Work instruction:
Each line of the entries, from the first to the line containing "8: (272, 14, 0.61)", is to be transcribed exactly as it stands; include no other lines.

The data:
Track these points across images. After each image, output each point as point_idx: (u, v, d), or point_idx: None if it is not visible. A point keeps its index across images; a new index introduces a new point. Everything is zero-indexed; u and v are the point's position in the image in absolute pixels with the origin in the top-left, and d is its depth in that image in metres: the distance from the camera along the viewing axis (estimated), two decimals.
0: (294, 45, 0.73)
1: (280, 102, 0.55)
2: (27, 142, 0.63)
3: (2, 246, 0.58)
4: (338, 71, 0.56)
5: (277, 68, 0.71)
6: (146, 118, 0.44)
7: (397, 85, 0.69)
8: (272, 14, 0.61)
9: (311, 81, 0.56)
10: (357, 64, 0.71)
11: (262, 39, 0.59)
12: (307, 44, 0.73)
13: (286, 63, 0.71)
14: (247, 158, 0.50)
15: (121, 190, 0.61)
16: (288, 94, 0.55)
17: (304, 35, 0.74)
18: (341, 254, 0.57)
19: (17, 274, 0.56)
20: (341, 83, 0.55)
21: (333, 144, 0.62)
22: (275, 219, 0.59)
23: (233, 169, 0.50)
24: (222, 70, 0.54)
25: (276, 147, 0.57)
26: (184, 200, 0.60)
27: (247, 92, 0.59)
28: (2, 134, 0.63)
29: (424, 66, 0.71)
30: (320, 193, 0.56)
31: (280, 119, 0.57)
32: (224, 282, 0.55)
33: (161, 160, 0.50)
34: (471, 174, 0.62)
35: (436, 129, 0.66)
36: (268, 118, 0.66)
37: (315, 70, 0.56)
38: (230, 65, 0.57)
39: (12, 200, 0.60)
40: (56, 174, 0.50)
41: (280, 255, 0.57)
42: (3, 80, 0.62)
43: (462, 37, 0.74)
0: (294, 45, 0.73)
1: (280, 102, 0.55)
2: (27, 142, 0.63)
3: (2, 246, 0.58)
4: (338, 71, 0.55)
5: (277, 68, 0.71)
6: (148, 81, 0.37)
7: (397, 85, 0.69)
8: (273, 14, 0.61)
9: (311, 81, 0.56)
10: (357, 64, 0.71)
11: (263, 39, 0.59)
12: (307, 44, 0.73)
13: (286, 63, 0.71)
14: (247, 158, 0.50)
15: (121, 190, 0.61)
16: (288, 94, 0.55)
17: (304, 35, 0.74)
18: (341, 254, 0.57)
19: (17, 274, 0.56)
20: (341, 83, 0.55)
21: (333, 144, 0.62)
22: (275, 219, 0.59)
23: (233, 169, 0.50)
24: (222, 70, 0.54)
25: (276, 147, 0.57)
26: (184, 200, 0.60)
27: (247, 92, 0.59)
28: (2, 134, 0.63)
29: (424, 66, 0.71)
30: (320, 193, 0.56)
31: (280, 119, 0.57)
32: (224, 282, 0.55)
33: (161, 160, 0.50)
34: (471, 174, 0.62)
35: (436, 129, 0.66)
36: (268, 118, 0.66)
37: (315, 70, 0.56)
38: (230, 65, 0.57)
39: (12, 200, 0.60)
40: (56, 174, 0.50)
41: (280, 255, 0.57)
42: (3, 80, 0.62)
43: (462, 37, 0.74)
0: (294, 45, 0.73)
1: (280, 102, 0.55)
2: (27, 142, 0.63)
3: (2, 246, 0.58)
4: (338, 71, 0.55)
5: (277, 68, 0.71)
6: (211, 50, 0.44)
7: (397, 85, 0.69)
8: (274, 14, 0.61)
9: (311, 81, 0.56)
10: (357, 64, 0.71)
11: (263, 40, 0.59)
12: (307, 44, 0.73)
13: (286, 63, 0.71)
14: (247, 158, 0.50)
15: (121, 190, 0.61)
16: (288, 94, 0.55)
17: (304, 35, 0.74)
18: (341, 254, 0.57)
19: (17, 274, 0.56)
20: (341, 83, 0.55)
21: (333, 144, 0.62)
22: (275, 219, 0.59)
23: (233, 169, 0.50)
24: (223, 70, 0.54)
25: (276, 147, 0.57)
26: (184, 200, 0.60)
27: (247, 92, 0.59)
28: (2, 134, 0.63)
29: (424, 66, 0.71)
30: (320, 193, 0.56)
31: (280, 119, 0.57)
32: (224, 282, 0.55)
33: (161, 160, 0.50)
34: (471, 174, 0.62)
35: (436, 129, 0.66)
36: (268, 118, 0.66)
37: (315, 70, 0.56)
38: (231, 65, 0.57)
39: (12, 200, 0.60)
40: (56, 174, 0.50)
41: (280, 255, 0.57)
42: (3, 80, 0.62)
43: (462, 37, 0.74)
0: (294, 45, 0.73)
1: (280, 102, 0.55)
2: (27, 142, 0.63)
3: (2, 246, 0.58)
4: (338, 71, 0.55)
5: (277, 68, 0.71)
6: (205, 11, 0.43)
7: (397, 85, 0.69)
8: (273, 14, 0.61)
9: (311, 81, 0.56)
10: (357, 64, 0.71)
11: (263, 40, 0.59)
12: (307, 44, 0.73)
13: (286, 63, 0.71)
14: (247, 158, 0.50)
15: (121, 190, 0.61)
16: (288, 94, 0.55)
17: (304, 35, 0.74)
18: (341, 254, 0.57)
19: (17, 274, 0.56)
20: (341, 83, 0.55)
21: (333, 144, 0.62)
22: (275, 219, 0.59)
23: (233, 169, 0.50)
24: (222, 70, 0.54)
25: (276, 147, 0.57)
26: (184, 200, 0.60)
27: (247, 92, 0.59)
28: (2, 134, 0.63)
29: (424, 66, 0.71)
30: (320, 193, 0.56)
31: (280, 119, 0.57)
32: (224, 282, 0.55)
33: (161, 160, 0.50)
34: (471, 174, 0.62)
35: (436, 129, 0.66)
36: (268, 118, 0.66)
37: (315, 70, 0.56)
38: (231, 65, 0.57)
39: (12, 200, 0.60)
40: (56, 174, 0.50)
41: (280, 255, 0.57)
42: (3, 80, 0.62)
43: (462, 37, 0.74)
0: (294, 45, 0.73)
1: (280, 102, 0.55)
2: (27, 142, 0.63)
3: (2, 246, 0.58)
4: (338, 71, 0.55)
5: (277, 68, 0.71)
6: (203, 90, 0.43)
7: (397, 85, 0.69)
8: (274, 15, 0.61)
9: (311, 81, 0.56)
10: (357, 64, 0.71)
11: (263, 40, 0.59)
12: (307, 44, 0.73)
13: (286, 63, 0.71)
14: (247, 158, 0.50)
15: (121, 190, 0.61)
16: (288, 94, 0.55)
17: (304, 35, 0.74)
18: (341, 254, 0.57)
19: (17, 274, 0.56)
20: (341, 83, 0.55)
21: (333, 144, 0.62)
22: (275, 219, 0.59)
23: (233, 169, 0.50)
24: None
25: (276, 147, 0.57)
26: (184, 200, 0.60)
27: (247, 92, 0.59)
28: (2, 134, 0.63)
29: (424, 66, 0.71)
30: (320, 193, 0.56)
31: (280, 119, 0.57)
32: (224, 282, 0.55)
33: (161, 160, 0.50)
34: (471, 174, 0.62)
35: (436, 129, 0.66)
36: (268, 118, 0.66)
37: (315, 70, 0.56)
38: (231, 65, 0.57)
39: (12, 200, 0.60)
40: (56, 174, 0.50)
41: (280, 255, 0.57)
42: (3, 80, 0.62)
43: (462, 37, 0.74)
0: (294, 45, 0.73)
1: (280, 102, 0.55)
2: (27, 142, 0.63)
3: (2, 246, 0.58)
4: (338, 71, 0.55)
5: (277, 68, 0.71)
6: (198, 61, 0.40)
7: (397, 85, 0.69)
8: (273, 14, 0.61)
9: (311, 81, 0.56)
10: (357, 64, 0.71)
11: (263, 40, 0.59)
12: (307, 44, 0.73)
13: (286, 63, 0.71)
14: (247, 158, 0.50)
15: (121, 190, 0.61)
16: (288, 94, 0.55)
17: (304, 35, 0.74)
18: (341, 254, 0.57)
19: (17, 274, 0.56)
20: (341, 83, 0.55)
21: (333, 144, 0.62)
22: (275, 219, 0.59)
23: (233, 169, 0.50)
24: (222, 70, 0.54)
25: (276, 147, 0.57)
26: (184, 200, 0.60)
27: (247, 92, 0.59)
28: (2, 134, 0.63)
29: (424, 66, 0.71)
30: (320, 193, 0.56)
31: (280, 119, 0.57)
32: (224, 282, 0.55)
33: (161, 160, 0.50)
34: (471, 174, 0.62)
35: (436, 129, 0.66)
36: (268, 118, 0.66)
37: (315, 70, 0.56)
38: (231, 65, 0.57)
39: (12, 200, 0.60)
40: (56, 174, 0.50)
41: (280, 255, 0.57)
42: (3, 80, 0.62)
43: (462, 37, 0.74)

Output of the exercise:
Track these points across images. After each image, output each point as point_idx: (u, v, d), or point_idx: None if it is not visible. A point keeps its index across images; a new index introduces a new point. Everything is zero-indexed; u and v are the point's position in the image in absolute pixels with the origin in the top-left, and d is its depth in that image in metres: the distance from the camera along the viewing axis (estimated), two decimals.
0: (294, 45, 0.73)
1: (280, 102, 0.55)
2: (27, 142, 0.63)
3: (2, 246, 0.58)
4: (338, 71, 0.56)
5: (277, 68, 0.71)
6: (146, 118, 0.44)
7: (397, 85, 0.69)
8: (272, 14, 0.61)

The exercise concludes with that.